The strangest aspect of the evening was Gary Johnson’s presence.  The former governor of New Mexico has a nervous, unsettling style that would be better suited to teaching a scrapbooking class at the local Jo-Anne’s craft store.  His fluttering hands made him look like he spent the evening under attack from a pair of “Alien” face-huggers. 

Johnson is charming when he’s funny, as when he complained about the lack of questions thrown to him from the panel, but he doesn’t seem like someone who could go toe-to-toe with Barack Obama, or possibly even Tim Pawlenty.  This is a season for warrior-poets, not nerds from poli-sci class.

The great truth that every Republican presidential candidate must accept is that tonight – and every night, until November 2012 – they dine in hell.  They will do battle with an incumbent who presents his re-election as a moral imperative, supported by a media culture of suicidal liberalism that does not want to be told America can no longer afford its appetites.  They must relish uneven playing fields, nervous voters, and the difficult process of fusing emotion and reason into inspiration. 

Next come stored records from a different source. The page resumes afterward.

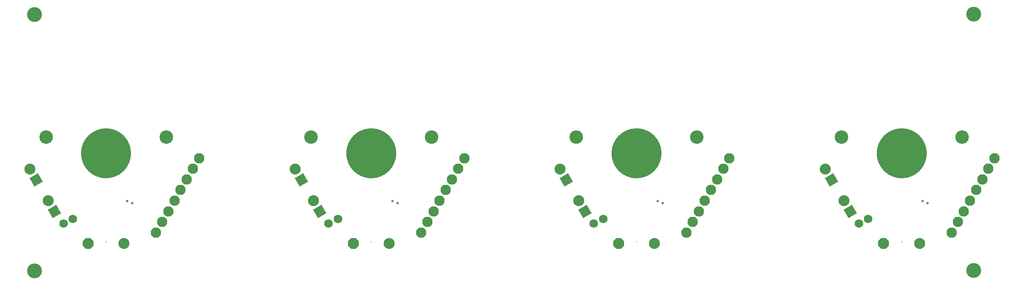
<source format=gbs>
G04 Layer_Color=16711935*
%FSLAX24Y24*%
%MOIN*%
G70*
G01*
G75*
G04:AMPARAMS|DCode=73|XSize=118.7mil|YSize=118.7mil|CornerRadius=59.4mil|HoleSize=0mil|Usage=FLASHONLY|Rotation=90.000|XOffset=0mil|YOffset=0mil|HoleType=Round|Shape=RoundedRectangle|*
%AMROUNDEDRECTD73*
21,1,0.1187,0.0000,0,0,90.0*
21,1,0.0000,0.1187,0,0,90.0*
1,1,0.1187,0.0000,0.0000*
1,1,0.1187,0.0000,0.0000*
1,1,0.1187,0.0000,0.0000*
1,1,0.1187,0.0000,0.0000*
%
%ADD73ROUNDEDRECTD73*%
%ADD89C,0.0828*%
%ADD92C,0.0080*%
%ADD93C,0.0880*%
%ADD94P,0.1103X4X165.0*%
%ADD95P,0.0953X8X22.5*%
%ADD96C,0.0680*%
%ADD97C,0.0200*%
%ADD98C,0.1080*%
%ADD99C,0.4017*%
G36*
X70661Y5676D02*
X70698Y5666D01*
X70734Y5650D01*
X70766Y5628D01*
X70793Y5600D01*
X70816Y5569D01*
X70832Y5534D01*
X70842Y5497D01*
X70846Y5459D01*
X70842Y5421D01*
X70832Y5383D01*
X70816Y5349D01*
X70793Y5317D01*
X70766Y5290D01*
X70734Y5268D01*
X70698Y5252D01*
X70661Y5242D01*
X70622Y5238D01*
X70583Y5242D01*
X70545Y5252D01*
X70510Y5268D01*
X70478Y5290D01*
X70450Y5317D01*
X70428Y5349D01*
X70411Y5383D01*
X70401Y5421D01*
X70398Y5459D01*
X70401Y5497D01*
X70411Y5534D01*
X70428Y5569D01*
X70450Y5600D01*
X70478Y5628D01*
X70510Y5650D01*
X70545Y5666D01*
X70583Y5676D01*
X70622Y5679D01*
X70661Y5676D01*
D02*
G37*
G36*
X49401D02*
X49439Y5666D01*
X49474Y5650D01*
X49506Y5628D01*
X49534Y5600D01*
X49556Y5569D01*
X49572Y5534D01*
X49583Y5497D01*
X49586Y5459D01*
X49583Y5421D01*
X49572Y5383D01*
X49556Y5349D01*
X49534Y5317D01*
X49506Y5290D01*
X49474Y5268D01*
X49439Y5252D01*
X49401Y5242D01*
X49362Y5238D01*
X49323Y5242D01*
X49285Y5252D01*
X49250Y5268D01*
X49218Y5290D01*
X49190Y5317D01*
X49168Y5349D01*
X49151Y5383D01*
X49141Y5421D01*
X49138Y5459D01*
X49141Y5497D01*
X49151Y5534D01*
X49168Y5569D01*
X49190Y5600D01*
X49218Y5628D01*
X49250Y5650D01*
X49285Y5666D01*
X49323Y5676D01*
X49362Y5679D01*
X49401Y5676D01*
D02*
G37*
G36*
X28141D02*
X28179Y5666D01*
X28214Y5650D01*
X28246Y5628D01*
X28274Y5600D01*
X28296Y5569D01*
X28313Y5534D01*
X28323Y5497D01*
X28326Y5459D01*
X28323Y5421D01*
X28313Y5383D01*
X28296Y5349D01*
X28274Y5317D01*
X28246Y5290D01*
X28214Y5268D01*
X28179Y5252D01*
X28141Y5242D01*
X28102Y5238D01*
X28063Y5242D01*
X28025Y5252D01*
X27990Y5268D01*
X27958Y5290D01*
X27930Y5317D01*
X27908Y5349D01*
X27892Y5383D01*
X27881Y5421D01*
X27878Y5459D01*
X27881Y5497D01*
X27892Y5534D01*
X27908Y5569D01*
X27930Y5600D01*
X27958Y5628D01*
X27990Y5650D01*
X28025Y5666D01*
X28063Y5676D01*
X28102Y5679D01*
X28141Y5676D01*
D02*
G37*
G36*
X6881D02*
X6919Y5666D01*
X6954Y5650D01*
X6986Y5628D01*
X7014Y5600D01*
X7036Y5569D01*
X7053Y5534D01*
X7063Y5497D01*
X7066Y5459D01*
X7063Y5421D01*
X7053Y5383D01*
X7036Y5349D01*
X7014Y5317D01*
X6986Y5290D01*
X6954Y5268D01*
X6919Y5252D01*
X6881Y5242D01*
X6842Y5238D01*
X6803Y5242D01*
X6766Y5252D01*
X6730Y5268D01*
X6698Y5290D01*
X6671Y5317D01*
X6648Y5349D01*
X6632Y5383D01*
X6622Y5421D01*
X6618Y5459D01*
X6622Y5497D01*
X6632Y5534D01*
X6648Y5569D01*
X6671Y5600D01*
X6698Y5628D01*
X6730Y5650D01*
X6766Y5666D01*
X6803Y5676D01*
X6842Y5679D01*
X6881Y5676D01*
D02*
G37*
G36*
X69918Y5283D02*
X69956Y5273D01*
X69991Y5257D01*
X70023Y5235D01*
X70051Y5207D01*
X70073Y5176D01*
X70090Y5141D01*
X70100Y5104D01*
X70103Y5066D01*
X70100Y5027D01*
X70090Y4990D01*
X70073Y4956D01*
X70051Y4924D01*
X70023Y4897D01*
X69991Y4875D01*
X69956Y4859D01*
X69918Y4849D01*
X69879Y4845D01*
X69840Y4849D01*
X69803Y4859D01*
X69767Y4875D01*
X69735Y4897D01*
X69708Y4924D01*
X69685Y4956D01*
X69669Y4990D01*
X69659Y5027D01*
X69655Y5066D01*
X69659Y5104D01*
X69669Y5141D01*
X69685Y5176D01*
X69708Y5207D01*
X69735Y5235D01*
X69767Y5257D01*
X69803Y5273D01*
X69840Y5283D01*
X69879Y5286D01*
X69918Y5283D01*
D02*
G37*
G36*
X48658D02*
X48696Y5273D01*
X48731Y5257D01*
X48763Y5235D01*
X48791Y5207D01*
X48813Y5176D01*
X48830Y5141D01*
X48840Y5104D01*
X48843Y5066D01*
X48840Y5027D01*
X48830Y4990D01*
X48813Y4956D01*
X48791Y4924D01*
X48763Y4897D01*
X48731Y4875D01*
X48696Y4859D01*
X48658Y4849D01*
X48619Y4845D01*
X48580Y4849D01*
X48543Y4859D01*
X48507Y4875D01*
X48475Y4897D01*
X48448Y4924D01*
X48425Y4956D01*
X48409Y4990D01*
X48399Y5027D01*
X48395Y5066D01*
X48399Y5104D01*
X48409Y5141D01*
X48425Y5176D01*
X48448Y5207D01*
X48475Y5235D01*
X48507Y5257D01*
X48543Y5273D01*
X48580Y5283D01*
X48619Y5286D01*
X48658Y5283D01*
D02*
G37*
G36*
X27398D02*
X27436Y5273D01*
X27472Y5257D01*
X27504Y5235D01*
X27531Y5207D01*
X27554Y5176D01*
X27570Y5141D01*
X27580Y5104D01*
X27584Y5066D01*
X27580Y5027D01*
X27570Y4990D01*
X27554Y4956D01*
X27531Y4924D01*
X27504Y4897D01*
X27472Y4875D01*
X27436Y4859D01*
X27398Y4849D01*
X27360Y4845D01*
X27321Y4849D01*
X27283Y4859D01*
X27248Y4875D01*
X27216Y4897D01*
X27188Y4924D01*
X27166Y4956D01*
X27149Y4990D01*
X27139Y5027D01*
X27136Y5066D01*
X27139Y5104D01*
X27149Y5141D01*
X27166Y5176D01*
X27188Y5207D01*
X27216Y5235D01*
X27248Y5257D01*
X27283Y5273D01*
X27321Y5283D01*
X27360Y5286D01*
X27398Y5283D01*
D02*
G37*
G36*
X6139D02*
X6176Y5273D01*
X6212Y5257D01*
X6244Y5235D01*
X6271Y5207D01*
X6294Y5176D01*
X6310Y5141D01*
X6320Y5104D01*
X6324Y5066D01*
X6320Y5027D01*
X6310Y4990D01*
X6294Y4956D01*
X6271Y4924D01*
X6244Y4897D01*
X6212Y4875D01*
X6176Y4859D01*
X6139Y4849D01*
X6100Y4845D01*
X6061Y4849D01*
X6023Y4859D01*
X5988Y4875D01*
X5956Y4897D01*
X5928Y4924D01*
X5906Y4956D01*
X5889Y4990D01*
X5879Y5027D01*
X5876Y5066D01*
X5879Y5104D01*
X5889Y5141D01*
X5906Y5176D01*
X5928Y5207D01*
X5956Y5235D01*
X5988Y5257D01*
X6023Y5273D01*
X6061Y5283D01*
X6100Y5286D01*
X6139Y5283D01*
D02*
G37*
D73*
X79078Y21878D02*
D03*
X3789Y21848D02*
D03*
Y1289D02*
D03*
X79078Y1319D02*
D03*
D89*
X16970Y10326D02*
D03*
X16477Y9474D02*
D03*
X15985Y8622D02*
D03*
X15493Y7769D02*
D03*
X15001Y6917D02*
D03*
X14509Y6064D02*
D03*
X14017Y5212D02*
D03*
X13525Y4360D02*
D03*
X38229Y10326D02*
D03*
X37737Y9474D02*
D03*
X37245Y8622D02*
D03*
X36753Y7769D02*
D03*
X36261Y6917D02*
D03*
X35769Y6064D02*
D03*
X35277Y5212D02*
D03*
X34785Y4360D02*
D03*
X59489Y10326D02*
D03*
X58997Y9474D02*
D03*
X58505Y8622D02*
D03*
X58013Y7769D02*
D03*
X57521Y6917D02*
D03*
X57029Y6064D02*
D03*
X56537Y5212D02*
D03*
X56044Y4360D02*
D03*
X80749Y10326D02*
D03*
X80257Y9474D02*
D03*
X79765Y8622D02*
D03*
X79273Y7769D02*
D03*
X78781Y6917D02*
D03*
X78288Y6064D02*
D03*
X77796Y5212D02*
D03*
X77304Y4360D02*
D03*
D92*
X9517Y3619D02*
D03*
X30776D02*
D03*
X52036D02*
D03*
X73296D02*
D03*
D93*
X10957Y3499D02*
D03*
X4887Y6902D02*
D03*
X3407Y9452D02*
D03*
X32216Y3499D02*
D03*
X26146Y6902D02*
D03*
X24666Y9452D02*
D03*
X53476Y3499D02*
D03*
X47406Y6902D02*
D03*
X45926Y9452D02*
D03*
X74736Y3499D02*
D03*
X68666Y6902D02*
D03*
X67186Y9452D02*
D03*
D94*
X5387Y6036D02*
D03*
X3907Y8586D02*
D03*
X26646Y6036D02*
D03*
X25166Y8586D02*
D03*
X47906Y6036D02*
D03*
X46426Y8586D02*
D03*
X69166Y6036D02*
D03*
X67686Y8586D02*
D03*
D95*
X8077Y3499D02*
D03*
X29336D02*
D03*
X50596D02*
D03*
X71856D02*
D03*
D96*
X6847Y5459D02*
D03*
X6097Y5069D02*
D03*
X28106Y5459D02*
D03*
X27356Y5069D02*
D03*
X49366Y5459D02*
D03*
X48616Y5069D02*
D03*
X70626Y5459D02*
D03*
X69876Y5069D02*
D03*
D97*
X11215Y6894D02*
D03*
X11615Y6734D02*
D03*
X32475Y6894D02*
D03*
X32875Y6734D02*
D03*
X53735Y6894D02*
D03*
X54135Y6734D02*
D03*
X74995Y6894D02*
D03*
X75395Y6734D02*
D03*
D98*
X4697Y12019D02*
D03*
X14357D02*
D03*
X25956D02*
D03*
X35616D02*
D03*
X47216D02*
D03*
X56876D02*
D03*
X68476D02*
D03*
X78136D02*
D03*
D99*
X9517Y10709D02*
D03*
X30776D02*
D03*
X52036D02*
D03*
X73296D02*
D03*
M02*

</source>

The ideal candidate must understand that America’s greatest days lie ahead of her… on the far side of the most perilous hours she has faced in a century.  They are battling for executive power over a system that will fight like mad to defeat them, and die of complications from its victory.  They will represent an electorate that is tired of apologizing for capitalism to people who want to kill it.

Herman Cain seemed to fit that description best on Thursday night.  He’ll face some different opponents in his next debate.  The smart ones will watch the tapes from South Carolina, and be ready for him.